As I'm in full control of both the recording and the file's codecs, formats etc, I am hoping that such a solution wouldn't ruin the 'alignment'/synchronization of the audio. Given that both samples have the same sampleRate, could this still be a problem?
Note
I'm not even sure if this is possible, but I see no immediate reason why it shouldn't.
Also worth mentioning that when I try to use a Video-file instead of an Audio-file, and try to continually pull video-sampleBuffers, they align up perfectly.
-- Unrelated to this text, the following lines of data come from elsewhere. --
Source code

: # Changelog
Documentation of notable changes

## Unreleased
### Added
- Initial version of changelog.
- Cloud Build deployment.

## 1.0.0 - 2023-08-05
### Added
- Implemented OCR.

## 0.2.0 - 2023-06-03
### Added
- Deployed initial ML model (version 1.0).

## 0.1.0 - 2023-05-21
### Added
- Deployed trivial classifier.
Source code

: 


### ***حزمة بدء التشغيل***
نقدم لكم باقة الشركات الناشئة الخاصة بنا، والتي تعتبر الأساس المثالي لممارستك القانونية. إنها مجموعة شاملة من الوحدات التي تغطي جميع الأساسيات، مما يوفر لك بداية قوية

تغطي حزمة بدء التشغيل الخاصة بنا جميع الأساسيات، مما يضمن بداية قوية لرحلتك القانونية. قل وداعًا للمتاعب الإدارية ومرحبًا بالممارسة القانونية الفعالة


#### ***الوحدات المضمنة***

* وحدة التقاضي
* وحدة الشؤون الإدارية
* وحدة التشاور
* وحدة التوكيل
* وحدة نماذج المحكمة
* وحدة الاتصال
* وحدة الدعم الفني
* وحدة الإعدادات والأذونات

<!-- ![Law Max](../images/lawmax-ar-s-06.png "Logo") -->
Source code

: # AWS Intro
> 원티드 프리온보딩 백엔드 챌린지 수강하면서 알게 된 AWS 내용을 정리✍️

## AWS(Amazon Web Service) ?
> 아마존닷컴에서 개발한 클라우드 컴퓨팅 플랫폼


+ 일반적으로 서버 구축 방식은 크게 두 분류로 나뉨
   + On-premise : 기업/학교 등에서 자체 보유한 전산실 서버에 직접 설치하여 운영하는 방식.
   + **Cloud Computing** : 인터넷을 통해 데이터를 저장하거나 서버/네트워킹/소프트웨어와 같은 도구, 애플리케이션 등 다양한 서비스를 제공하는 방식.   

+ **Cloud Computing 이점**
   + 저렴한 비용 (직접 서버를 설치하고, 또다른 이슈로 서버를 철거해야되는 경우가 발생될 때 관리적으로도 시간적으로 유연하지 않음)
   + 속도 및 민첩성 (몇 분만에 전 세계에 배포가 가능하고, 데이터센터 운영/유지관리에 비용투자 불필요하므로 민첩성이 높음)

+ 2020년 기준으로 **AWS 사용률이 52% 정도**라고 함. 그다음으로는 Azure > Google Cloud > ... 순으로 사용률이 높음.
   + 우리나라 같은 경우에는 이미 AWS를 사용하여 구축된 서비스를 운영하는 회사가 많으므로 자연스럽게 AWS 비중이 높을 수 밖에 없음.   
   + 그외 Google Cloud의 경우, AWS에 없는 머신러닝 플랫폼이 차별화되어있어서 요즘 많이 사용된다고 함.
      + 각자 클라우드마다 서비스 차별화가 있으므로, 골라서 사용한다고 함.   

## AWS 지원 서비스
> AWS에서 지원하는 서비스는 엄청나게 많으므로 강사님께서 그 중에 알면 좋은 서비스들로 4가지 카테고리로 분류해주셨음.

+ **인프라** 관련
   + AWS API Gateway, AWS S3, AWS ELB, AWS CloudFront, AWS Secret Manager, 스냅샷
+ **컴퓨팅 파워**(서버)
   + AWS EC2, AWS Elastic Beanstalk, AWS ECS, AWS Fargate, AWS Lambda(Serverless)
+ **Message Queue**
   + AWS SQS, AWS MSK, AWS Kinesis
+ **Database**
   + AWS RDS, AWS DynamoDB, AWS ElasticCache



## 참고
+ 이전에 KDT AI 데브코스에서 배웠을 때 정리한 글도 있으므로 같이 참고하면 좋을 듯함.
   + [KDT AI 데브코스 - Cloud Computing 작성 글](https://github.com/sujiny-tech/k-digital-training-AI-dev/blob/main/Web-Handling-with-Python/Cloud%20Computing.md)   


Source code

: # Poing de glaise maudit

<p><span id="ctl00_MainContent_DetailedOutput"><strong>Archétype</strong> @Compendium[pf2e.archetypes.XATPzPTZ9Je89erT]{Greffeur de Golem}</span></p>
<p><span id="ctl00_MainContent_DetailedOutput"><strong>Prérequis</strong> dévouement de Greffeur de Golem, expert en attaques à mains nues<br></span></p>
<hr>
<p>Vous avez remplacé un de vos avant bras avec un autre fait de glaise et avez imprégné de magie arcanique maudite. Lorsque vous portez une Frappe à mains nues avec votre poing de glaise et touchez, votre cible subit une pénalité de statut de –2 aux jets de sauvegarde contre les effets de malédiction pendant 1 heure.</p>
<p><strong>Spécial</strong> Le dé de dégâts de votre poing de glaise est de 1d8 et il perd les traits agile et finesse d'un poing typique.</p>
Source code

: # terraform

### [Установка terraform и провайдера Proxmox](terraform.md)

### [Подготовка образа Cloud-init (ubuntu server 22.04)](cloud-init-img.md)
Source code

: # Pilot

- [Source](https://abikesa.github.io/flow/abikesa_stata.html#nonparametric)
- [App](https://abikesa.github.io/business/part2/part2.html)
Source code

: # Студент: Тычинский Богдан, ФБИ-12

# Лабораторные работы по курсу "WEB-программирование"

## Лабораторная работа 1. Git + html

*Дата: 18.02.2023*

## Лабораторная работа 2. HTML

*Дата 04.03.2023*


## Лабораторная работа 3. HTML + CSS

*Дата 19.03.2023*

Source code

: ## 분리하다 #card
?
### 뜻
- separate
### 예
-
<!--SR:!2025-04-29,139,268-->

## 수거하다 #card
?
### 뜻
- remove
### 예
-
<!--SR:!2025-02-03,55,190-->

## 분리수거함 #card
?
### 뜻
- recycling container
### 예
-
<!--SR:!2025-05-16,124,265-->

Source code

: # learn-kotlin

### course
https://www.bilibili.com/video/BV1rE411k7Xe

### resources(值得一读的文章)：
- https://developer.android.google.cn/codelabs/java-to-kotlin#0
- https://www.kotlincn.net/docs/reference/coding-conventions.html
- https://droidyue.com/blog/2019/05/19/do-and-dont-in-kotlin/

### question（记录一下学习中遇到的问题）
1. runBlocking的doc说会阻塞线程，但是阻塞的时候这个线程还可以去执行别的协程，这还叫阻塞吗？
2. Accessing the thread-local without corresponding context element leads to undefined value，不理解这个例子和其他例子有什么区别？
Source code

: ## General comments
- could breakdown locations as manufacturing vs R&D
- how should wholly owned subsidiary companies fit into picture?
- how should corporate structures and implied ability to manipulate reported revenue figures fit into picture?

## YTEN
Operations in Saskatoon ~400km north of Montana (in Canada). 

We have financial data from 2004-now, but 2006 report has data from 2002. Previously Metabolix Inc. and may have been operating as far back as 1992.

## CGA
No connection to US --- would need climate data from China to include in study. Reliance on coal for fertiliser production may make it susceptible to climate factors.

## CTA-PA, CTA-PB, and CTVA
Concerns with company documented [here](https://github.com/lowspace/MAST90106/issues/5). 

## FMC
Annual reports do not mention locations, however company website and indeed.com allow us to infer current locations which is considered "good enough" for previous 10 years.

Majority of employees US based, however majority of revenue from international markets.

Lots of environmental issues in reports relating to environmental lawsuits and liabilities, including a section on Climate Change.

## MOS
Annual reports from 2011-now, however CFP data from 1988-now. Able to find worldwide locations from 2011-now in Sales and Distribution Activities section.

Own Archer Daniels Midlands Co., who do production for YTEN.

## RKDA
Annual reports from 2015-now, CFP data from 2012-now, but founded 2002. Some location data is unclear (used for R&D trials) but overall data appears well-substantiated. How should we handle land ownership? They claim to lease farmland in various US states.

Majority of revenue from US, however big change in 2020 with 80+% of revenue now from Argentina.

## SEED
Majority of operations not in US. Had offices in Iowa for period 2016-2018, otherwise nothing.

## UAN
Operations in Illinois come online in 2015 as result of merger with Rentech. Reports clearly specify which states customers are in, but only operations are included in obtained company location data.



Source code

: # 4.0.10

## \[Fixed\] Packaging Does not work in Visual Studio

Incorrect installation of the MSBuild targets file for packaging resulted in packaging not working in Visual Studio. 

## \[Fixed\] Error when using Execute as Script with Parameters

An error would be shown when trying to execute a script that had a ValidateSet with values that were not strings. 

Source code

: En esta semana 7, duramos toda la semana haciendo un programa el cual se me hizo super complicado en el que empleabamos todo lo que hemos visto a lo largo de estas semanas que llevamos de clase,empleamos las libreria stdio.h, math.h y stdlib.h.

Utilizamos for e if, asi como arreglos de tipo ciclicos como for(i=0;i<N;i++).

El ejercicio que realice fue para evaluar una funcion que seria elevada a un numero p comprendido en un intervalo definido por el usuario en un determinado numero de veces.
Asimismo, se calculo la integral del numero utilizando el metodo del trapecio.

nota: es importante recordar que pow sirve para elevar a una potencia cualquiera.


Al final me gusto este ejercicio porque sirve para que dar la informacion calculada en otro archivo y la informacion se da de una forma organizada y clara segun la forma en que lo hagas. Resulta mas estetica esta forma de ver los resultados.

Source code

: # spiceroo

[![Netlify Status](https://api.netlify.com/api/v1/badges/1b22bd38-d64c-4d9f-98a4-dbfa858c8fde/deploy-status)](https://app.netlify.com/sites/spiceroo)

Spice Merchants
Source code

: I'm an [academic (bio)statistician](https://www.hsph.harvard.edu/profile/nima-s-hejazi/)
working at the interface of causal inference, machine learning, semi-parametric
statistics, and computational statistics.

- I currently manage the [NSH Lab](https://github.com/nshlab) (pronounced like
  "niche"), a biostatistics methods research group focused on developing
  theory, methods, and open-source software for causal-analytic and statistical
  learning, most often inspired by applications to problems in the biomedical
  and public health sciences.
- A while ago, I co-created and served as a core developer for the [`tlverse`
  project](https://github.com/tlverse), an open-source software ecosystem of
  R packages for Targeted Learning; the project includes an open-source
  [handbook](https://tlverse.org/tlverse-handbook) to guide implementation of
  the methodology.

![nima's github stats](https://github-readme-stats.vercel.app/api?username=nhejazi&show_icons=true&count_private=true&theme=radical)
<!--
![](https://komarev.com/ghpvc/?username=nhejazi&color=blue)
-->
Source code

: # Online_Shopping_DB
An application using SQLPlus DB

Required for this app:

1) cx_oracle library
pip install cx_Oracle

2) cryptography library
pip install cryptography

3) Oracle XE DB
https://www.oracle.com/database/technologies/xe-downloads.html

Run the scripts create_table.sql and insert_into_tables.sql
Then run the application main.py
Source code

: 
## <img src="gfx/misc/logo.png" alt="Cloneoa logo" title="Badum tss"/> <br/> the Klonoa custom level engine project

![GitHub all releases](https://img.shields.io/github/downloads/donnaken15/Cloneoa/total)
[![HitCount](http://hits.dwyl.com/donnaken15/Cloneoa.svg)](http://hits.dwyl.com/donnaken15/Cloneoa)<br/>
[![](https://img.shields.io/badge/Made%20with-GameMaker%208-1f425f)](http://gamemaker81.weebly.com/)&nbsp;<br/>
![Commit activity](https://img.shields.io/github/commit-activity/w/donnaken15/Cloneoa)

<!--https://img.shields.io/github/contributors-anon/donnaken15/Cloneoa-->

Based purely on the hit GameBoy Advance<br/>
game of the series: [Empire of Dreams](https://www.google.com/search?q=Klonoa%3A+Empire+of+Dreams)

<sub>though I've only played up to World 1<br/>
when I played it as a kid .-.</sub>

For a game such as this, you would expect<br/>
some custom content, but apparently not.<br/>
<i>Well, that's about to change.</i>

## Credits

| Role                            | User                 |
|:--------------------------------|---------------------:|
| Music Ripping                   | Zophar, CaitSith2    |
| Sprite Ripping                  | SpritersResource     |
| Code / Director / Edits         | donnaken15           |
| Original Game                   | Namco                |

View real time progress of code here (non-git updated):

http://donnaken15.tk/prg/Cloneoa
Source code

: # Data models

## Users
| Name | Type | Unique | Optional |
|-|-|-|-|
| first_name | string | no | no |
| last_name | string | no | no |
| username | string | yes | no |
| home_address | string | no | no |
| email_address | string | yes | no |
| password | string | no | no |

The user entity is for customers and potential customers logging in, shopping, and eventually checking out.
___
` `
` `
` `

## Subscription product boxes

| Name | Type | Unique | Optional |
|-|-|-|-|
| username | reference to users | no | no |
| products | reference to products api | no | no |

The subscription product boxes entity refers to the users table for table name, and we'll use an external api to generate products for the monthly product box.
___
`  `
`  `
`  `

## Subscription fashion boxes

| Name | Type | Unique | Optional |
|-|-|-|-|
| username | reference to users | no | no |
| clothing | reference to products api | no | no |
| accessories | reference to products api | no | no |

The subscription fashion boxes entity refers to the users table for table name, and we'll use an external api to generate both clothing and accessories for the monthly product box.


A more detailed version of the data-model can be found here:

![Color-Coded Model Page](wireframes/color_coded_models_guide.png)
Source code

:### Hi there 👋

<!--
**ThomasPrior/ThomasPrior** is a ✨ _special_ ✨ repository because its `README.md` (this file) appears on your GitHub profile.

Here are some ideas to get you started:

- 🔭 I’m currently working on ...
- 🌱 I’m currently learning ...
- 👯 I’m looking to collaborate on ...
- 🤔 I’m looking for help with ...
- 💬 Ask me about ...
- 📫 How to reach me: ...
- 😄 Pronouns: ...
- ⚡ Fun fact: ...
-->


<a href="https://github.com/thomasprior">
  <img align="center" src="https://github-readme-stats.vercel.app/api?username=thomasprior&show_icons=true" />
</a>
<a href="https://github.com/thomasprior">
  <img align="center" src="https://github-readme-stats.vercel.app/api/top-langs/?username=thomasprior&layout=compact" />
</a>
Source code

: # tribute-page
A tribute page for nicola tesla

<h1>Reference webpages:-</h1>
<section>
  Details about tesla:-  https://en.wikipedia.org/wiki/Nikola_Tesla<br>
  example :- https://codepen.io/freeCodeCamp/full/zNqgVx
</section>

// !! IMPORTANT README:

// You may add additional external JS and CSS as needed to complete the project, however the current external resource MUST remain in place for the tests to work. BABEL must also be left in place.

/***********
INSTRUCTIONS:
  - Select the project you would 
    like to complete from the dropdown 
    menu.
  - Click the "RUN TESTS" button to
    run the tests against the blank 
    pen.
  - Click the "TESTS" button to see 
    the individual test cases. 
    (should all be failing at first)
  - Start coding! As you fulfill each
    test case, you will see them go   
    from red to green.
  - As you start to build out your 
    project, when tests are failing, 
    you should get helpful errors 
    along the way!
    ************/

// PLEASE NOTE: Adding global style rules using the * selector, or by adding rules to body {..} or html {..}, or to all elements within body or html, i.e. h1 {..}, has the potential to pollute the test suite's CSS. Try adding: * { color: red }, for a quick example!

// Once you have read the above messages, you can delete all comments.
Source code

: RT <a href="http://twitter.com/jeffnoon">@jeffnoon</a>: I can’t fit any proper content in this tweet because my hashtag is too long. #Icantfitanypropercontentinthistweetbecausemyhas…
I am not familiarized with AVCaptureOutput, since all my sound/music sessions were built using AudioToolbox instead of AVFoundation. However, I guess you should be able to set the size of the recording capturing buffer. If not, and you are still get just one sample, I would recommend you to store each individual data obtained from the capture output in an auxiliar buffer. When the auxiliar buffer reaches the same size as the file-reading buffer, then call [self overlapBuffer:auxiliarSampleBuffer withBackgroundBuffer:backgroundSampleBuffer];
I hope this would help you. If not, I can provide example about how to do this using CoreAudio. Using CoreAudio I have been able to obtain 1024 LCPM samples buffer from both microphone capturing and file reading. So the overlapping is immediate.